[Records drawn from a dataset]
*-*-*

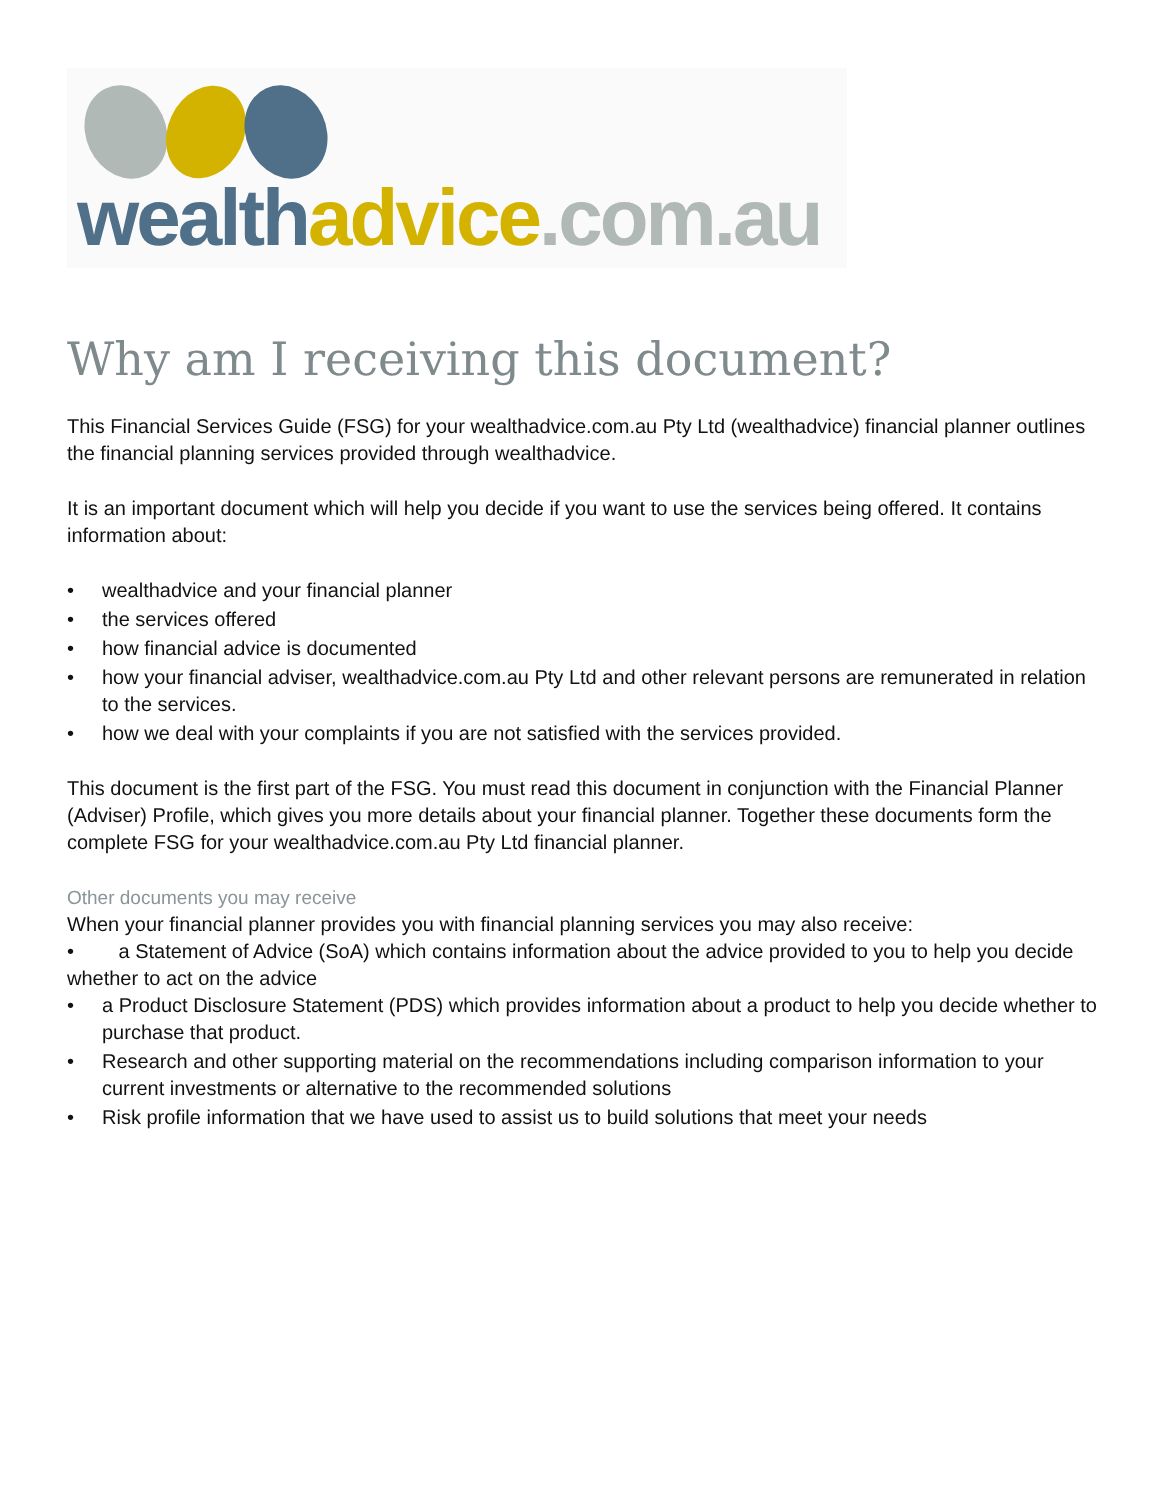wealth advice.com.au
Why am I receiving this document?
This Financial Services Guide (FSG) for your wealthadvice.com.au Pty Ltd (wealthadvice) financial planner outlines the financial planning services provided through wealthadvice.
It is an important document which will help you decide if you want to use the services being offered. It contains information about:
• wealthadvice and your financial planner
• the services offered
• how financial advice is documented
• how your financial adviser, wealthadvice.com.au Pty Ltd and other relevant persons are remunerated in relation to the services.
• how we deal with your complaints if you are not satisfied with the services provided.
This document is the first part of the FSG. You must read this document in conjunction with the Financial Planner (Adviser) Profile, which gives you more details about your financial planner. Together these documents form the complete FSG for your wealthadvice.com.au Pty Ltd financial planner.
Other documents you may receive
When your financial planner provides you with financial planning services you may also receive:
• a Statement of Advice (SoA) which contains information about the advice provided to you to help you decide whether to act on the advice
• a Product Disclosure Statement (PDS) which provides information about a product to help you decide whether to purchase that product.
• Research and other supporting material on the recommendations including comparison information to your current investments or alternative to the recommended solutions
• Risk profile information that we have used to assist us to build solutions that meet your needs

*-*-*

▸ Exercise prompt:
A word-for-word copy of the records is required. Leave out every picture.

▸ Solution to this exercise:
wealth advice.com.au
Why am I receiving this document?
This Financial Services Guide (FSG) for your wealthadvice.com.au Pty Ltd (wealthadvice) financial planner outlines the financial planning services provided through wealthadvice.
It is an important document which will help you decide if you want to use the services being offered. It contains information about:
• wealthadvice and your financial planner
• the services offered
• how financial advice is documented
• how your financial adviser, wealthadvice.com.au Pty Ltd and other relevant persons are remunerated in relation to the services.
• how we deal with your complaints if you are not satisfied with the services provided.
This document is the first part of the FSG. You must read this document in conjunction with the Financial Planner (Adviser) Profile, which gives you more details about your financial planner. Together these documents form the complete FSG for your wealthadvice.com.au Pty Ltd financial planner.
Other documents you may receive
When your financial planner provides you with financial planning services you may also receive:
• a Statement of Advice (SoA) which contains information about the advice provided to you to help you decide whether to act on the advice
• a Product Disclosure Statement (PDS) which provides information about a product to help you decide whether to purchase that product.
• Research and other supporting material on the recommendations including comparison information to your current investments or alternative to the recommended solutions
• Risk profile information that we have used to assist us to build solutions that meet your needs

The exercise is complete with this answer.